[Task requirements] Swap each "common name" in the lines below for "vernacular name" and give the lines back with nothing else altered. Leave the pictures out.

--- Records supplied ---

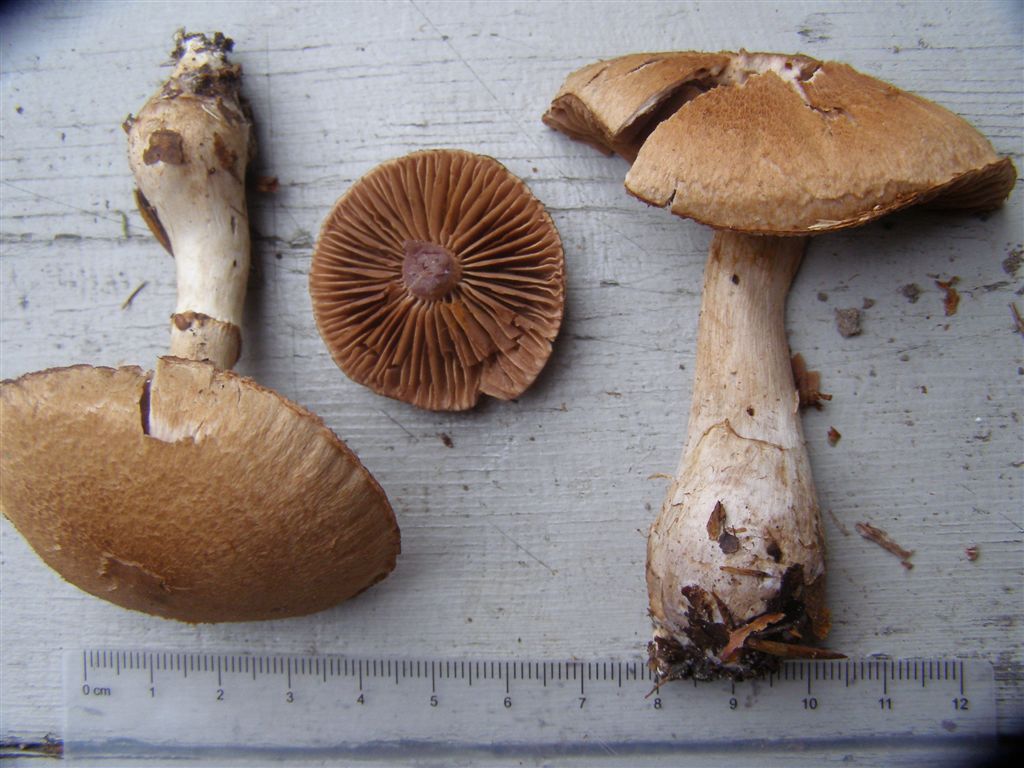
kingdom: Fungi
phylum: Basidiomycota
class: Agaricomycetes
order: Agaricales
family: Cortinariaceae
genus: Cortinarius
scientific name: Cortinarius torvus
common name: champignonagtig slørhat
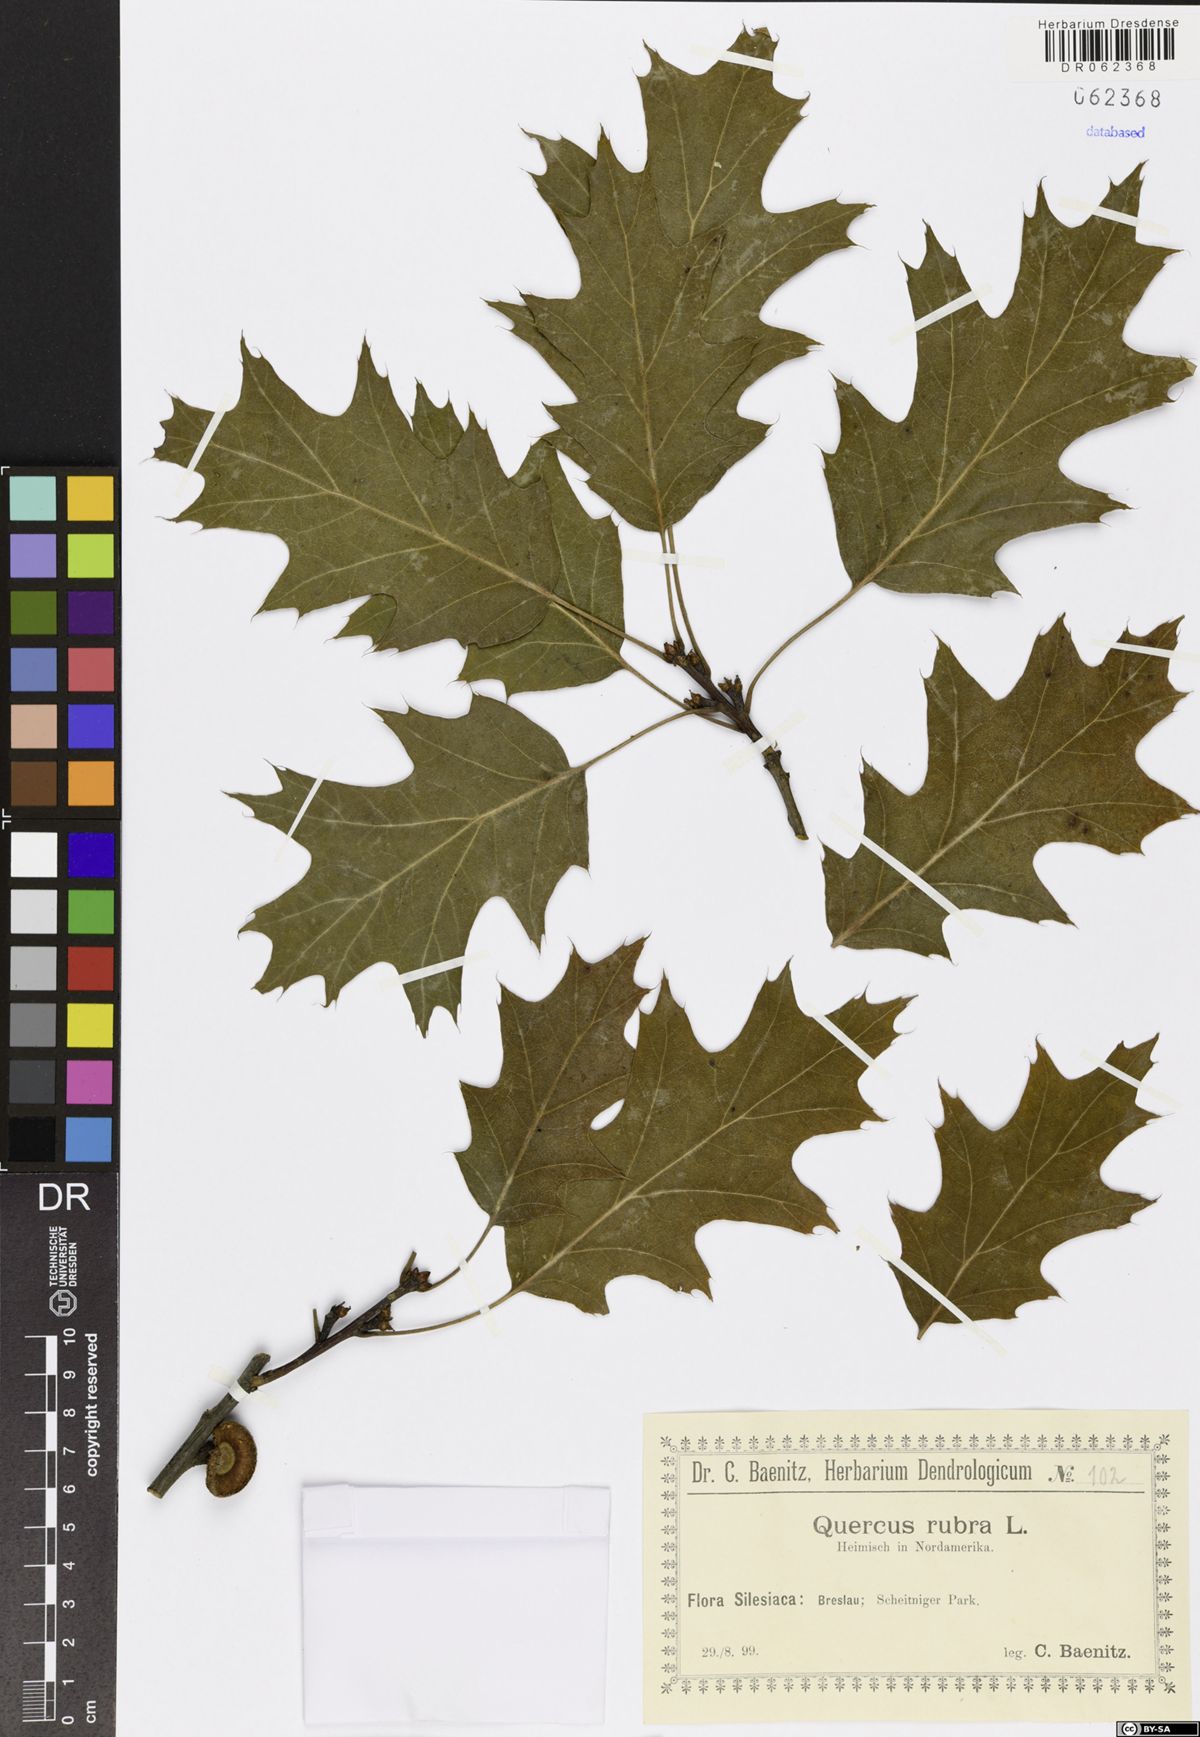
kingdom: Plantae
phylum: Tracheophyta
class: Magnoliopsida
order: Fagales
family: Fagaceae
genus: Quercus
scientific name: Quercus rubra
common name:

---

[Written reply]
kingdom: Fungi
phylum: Basidiomycota
class: Agaricomycetes
order: Agaricales
family: Cortinariaceae
genus: Cortinarius
scientific name: Cortinarius torvus
vernacular name: champignonagtig slørhat
kingdom: Plantae
phylum: Tracheophyta
class: Magnoliopsida
order: Fagales
family: Fagaceae
genus: Quercus
scientific name: Quercus rubra
vernacular name:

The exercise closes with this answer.